Now let's see how good these weights are, by evaluating on the dev set.



In [98]:
from snlp import evaluation
reload(evaluation);

In [99]:
y_hat = clf_base.predict_all(x_dv_pruned,theta_nb,labels)
print(evaluation.acc(y_hat,y_dv))

0.5038910505836576


In [100]:
# this block shows how we write and read predictions for evaluation
evaluation.write_predictions(y_hat,'nb-dev.preds')
y_hat_dv = evaluation.read_predictions('nb-dev.preds')
evaluation.acc(y_hat_dv,y_dv)

0.5038910505836576

# Deliverables:
 
1. Create the most simple baseline you can come up with for this task. Comare the NB performance to that simple baseline.

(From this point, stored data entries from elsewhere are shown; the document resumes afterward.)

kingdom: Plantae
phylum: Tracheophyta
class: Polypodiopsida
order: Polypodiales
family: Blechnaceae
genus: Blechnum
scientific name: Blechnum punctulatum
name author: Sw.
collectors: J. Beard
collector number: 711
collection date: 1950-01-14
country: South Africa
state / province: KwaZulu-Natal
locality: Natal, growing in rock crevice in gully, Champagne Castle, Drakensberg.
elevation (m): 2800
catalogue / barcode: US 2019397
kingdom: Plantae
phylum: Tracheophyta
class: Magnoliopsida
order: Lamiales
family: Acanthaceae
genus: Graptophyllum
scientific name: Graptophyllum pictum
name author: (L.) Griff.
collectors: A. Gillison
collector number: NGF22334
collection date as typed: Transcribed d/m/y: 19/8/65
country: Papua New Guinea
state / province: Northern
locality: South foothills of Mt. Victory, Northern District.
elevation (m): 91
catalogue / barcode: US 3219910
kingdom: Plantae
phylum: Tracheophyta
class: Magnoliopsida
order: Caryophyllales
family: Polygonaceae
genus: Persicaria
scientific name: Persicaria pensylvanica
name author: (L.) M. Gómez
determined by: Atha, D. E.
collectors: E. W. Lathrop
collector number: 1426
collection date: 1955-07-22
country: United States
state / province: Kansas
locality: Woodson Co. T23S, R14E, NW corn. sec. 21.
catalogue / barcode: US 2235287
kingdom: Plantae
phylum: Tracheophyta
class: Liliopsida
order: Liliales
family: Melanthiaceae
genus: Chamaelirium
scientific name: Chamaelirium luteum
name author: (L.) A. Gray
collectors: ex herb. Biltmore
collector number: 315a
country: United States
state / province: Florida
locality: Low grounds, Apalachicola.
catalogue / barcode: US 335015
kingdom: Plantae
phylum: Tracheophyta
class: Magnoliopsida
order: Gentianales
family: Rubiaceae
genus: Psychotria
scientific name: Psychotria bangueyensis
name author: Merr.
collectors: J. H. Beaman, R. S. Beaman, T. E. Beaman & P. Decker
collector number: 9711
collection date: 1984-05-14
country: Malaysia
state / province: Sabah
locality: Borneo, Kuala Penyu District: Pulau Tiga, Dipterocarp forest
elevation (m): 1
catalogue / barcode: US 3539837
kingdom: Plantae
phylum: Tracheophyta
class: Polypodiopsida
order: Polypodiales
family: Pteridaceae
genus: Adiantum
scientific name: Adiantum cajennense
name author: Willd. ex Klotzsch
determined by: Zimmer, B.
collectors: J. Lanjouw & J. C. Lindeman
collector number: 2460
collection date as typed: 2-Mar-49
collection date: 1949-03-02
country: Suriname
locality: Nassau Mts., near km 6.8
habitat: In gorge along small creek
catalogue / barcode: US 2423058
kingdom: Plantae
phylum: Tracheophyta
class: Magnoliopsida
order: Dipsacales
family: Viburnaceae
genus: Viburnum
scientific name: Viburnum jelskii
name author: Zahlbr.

What do you observe?
2. Implement a neural model of your choice (e.g., CBOW/FNN) and compare it to the Naive Bayes classifier. Tune its parameters on the development data. How does the neural model compare to the traditional ML? (optional: implement another traditional classifier, e.g., Logistic Regression).
3. Elaborate on the choices you investigated. Discuss your findings in the light of the results. What is particularly easy with this dataset? What is particularly difficult? Prepare a 5 minute presentation for the next class.